Athletic Aesthetic

Bucking into View

our state’s NBA team may finally be getting the attention it deserves

Luc Anthony |

A funny thing happened as the state sports scene segued into spring. Two of our national professional teams, both from Milwaukee, switched positions in terms of the impalpable “buzz.” Switched-up: the Bucks. Switched-down: the Brewers. The potential exists that no switching the opposite way may occur for quite some time.

A running theme of this column over the years is the lack of outstate interest in Wisconsin’s NBA franchise. The examples are plenty: My anecdote from the 2001 season when I could barely find any Eau Clairians following along as the Bucks came one game and a multitude of questionable referee calls from seeing the Lakers in the Finals; the “Save The Bucks” guy who’d heard of a bar in northern Wisconsin that turned one of its televisions to a Bucks game only to have angry customers demand the channel immediately get changed.
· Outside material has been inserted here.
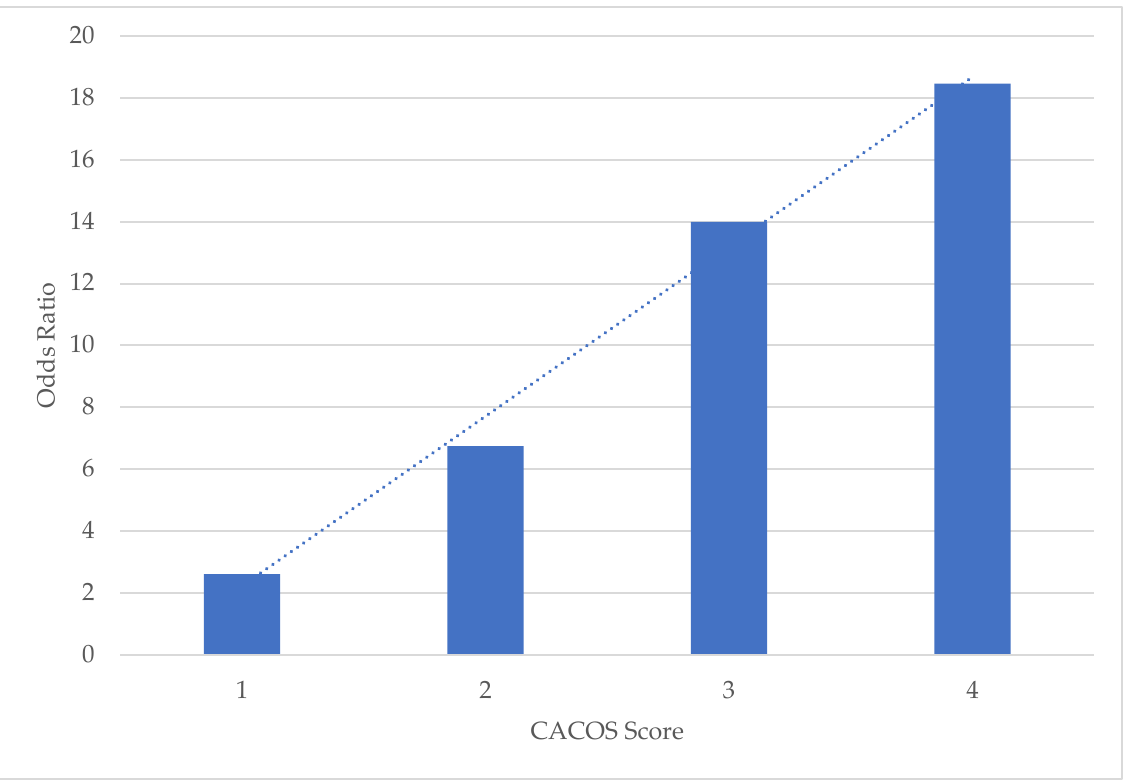
Figure 2. Inpatient mortality post-cardiac arrest in active cancer by Cardiac Arrest Cardio-Oncology Score (CACOS) according to univariable regression ( N = 19,280).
The Bucks were challenging the behemoth NFL Draft as the lead state sports media story in the days before the Packers made their picks. You do not reach the first segment without buzz.

I continue to argue that the NBA is the fastest-rising league in terms of value and popularity; the NFL is obviously the strongest by the metric of sheer dominance in all categories. Yes, I understand western Wisconsin is more of a “baseball region” than a basketball one, but one would expect some palpable rooting interest in one of the league’s teams that actually plays within our borders, and has done so since the 1960s. A confluence of factors like inadequate marketing, continual mediocrity, and even the time of year of the games – a 3.5 hour drive to Milwaukee is more of a challenge to see the Bucks in January than the Brewers in July – have led to a dispassionate professional basketball audience in the Chippewa Valley.

Ownership was the only realistic method for revitalizing – or simply vitalizing – Bucks fandom around Eau Claire. Sen. Herb Kohl had his name on many stores, and he kept the franchise from moving, but vibrancy was lacking. Since new owners Wes Edens and Marc Lasry got the team a year ago, vibrancy has been their currency. In that time, we saw a high-profile – and somewhat controversial – coaching hiring in Jason Kidd, a No. 1 draft pick in Jabari Parker, an exciting flow of on-court play, the unveiling of new logos and colors and uniforms, and a playoff spot even after Parker’s season-ending surgery and a mid-season trade that proved a short-term setback for the team.

Then came the Bulls playoff series, with the Bucks taking a Chicago team expected to legitimately contend for the Eastern Conference title – and one that should be an arch-rival based on proximity – to a sixth game. As the series progressed, so did the performance of the Bucks, losing a close-ish one, losing in overtime, winning a close one, winning by a little more. Then they lost by a record-setting margin to finally be eliminated, but the two weeks of this ascension led to a phenomenon I would not have seriously considered: The Bucks were challenging the behemoth NFL Draft as the lead state sports media story in the days before the Packers made their picks. You do not reach the first segment without buzz.

Buzz, something the Brewers finally achieved outside the Milwaukee-Madison area once their ownership changed about a decade ago and young players brought long-missing success. The last several years have seen a great increase in Brewers paraphernalia at Express games, on campus, and in Oakwood Mall, as that team became worthy of talk and promoted themselves to be the subject of talk. They did what the Bucks now do.

The particularly poor play of the Brew Crew late last season and at the start of this one has sputtered that buzz. A few months of a losing record will not bring back the Garner and Selig-Prieb Era doldrums, but the team would be wise to be cognizant that cachet can be transient and bandwagons have only so much room – and a permanent majority of the seating is taken up by the Packers and Badgers. A tangible sign of a changing bandwagon congregation would be brand new green-and-cream Greek Freak jerseys soon seen on Water Street.

The Bucks keep saying that they #OwnTheFuture. That buzz is the sound of the team buying up bits of sports fan real estate in our neck of the woods. Fear the deer, indeed.